# Parental Order



## Cindy1 (Mar 7, 2011)

HI, My partner and I had a baby with the help of a surrogate. Can anyone help me with the following questions:

Once I hand in C51 application do they immediately give me a case number? Am I suppose to send C52 to the Surrogate immediately or does the court send it?

How long approx before CAFCAS visit? How long approx does the whole process take?

Thanks in advance for any helpful info.

Daphne


----------



## NatGamble (Mar 1, 2007)

Hi Daphne

I've answered as well on your other thread, but just to pick up the missing questions:

The court won't normally give you a case number straight away - your application usually takes a couple of weeks to be logged and issued.  It's up to you to give the C52 to your surrogate, but strictly speaking you should wait for the version (stamped and with the case number) which the court sends to you to pass on.  The court won't normally contact your surrogate direct (although that's not entirely unheard of!).

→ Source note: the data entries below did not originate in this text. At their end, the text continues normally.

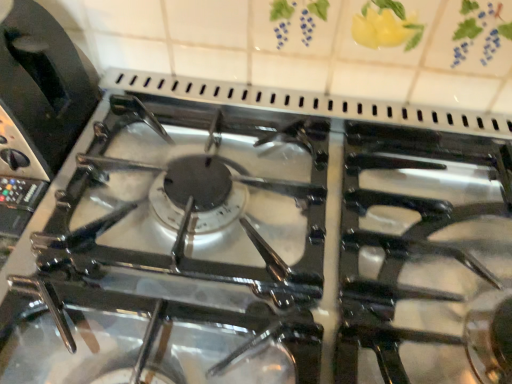
Measure the distance between black matte toaster at left and camera.

black matte toaster at left and camera are 18.06 inches apart from each other.

This screenshot has height=384, width=512. What do you see at coordinates (40, 91) in the screenshot?
I see `black matte toaster at left` at bounding box center [40, 91].

Identify the location of black matte toaster at left. (40, 91).

Locate an element on the screen. This screenshot has width=512, height=384. black matte toaster at left is located at coordinates (40, 91).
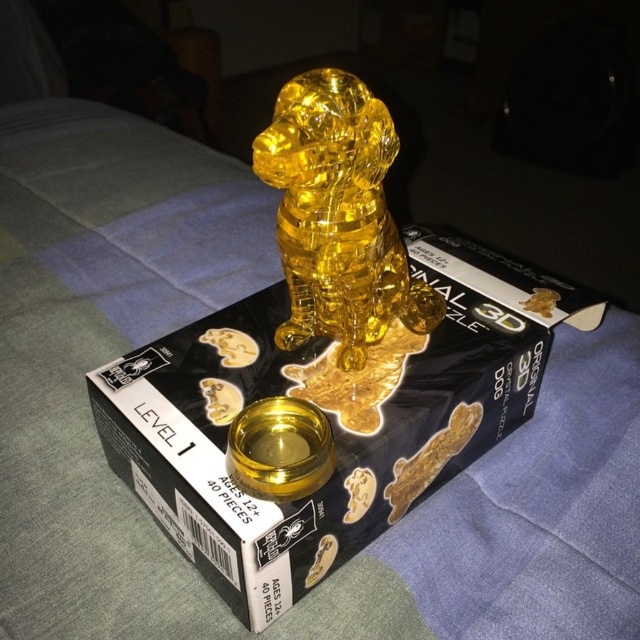
You are a customer at a toy store looking at the packaging of the 3D crystal puzzle. You notice the translucent yellow plastic at center and the translucent yellow crystal dog at center. Which object takes up more space on the packaging box?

Getting a CAFCASS officer appointed is the bit that often takes quite a while (and then arranging an appointment, and then getting the report done).  The PO Reporters are on the whole really good and supportive though, so nothing to worry about.

Best of luck

Natalie


----------



## nostalgicsam (Jul 1, 2005)

"The PO Reporters are on the whole really good and supportive though, so nothing to worry about"

ours was awful so I hope you get a 'good' one, ours only ever dealt with adoption and despite me giving her loads of the notes and legalities on surrogacy - yes me telling her, she didn't listen to me at all or anyone else and dealt with our PO just like it was an adoption, it was a nightmare from start to finish !


----------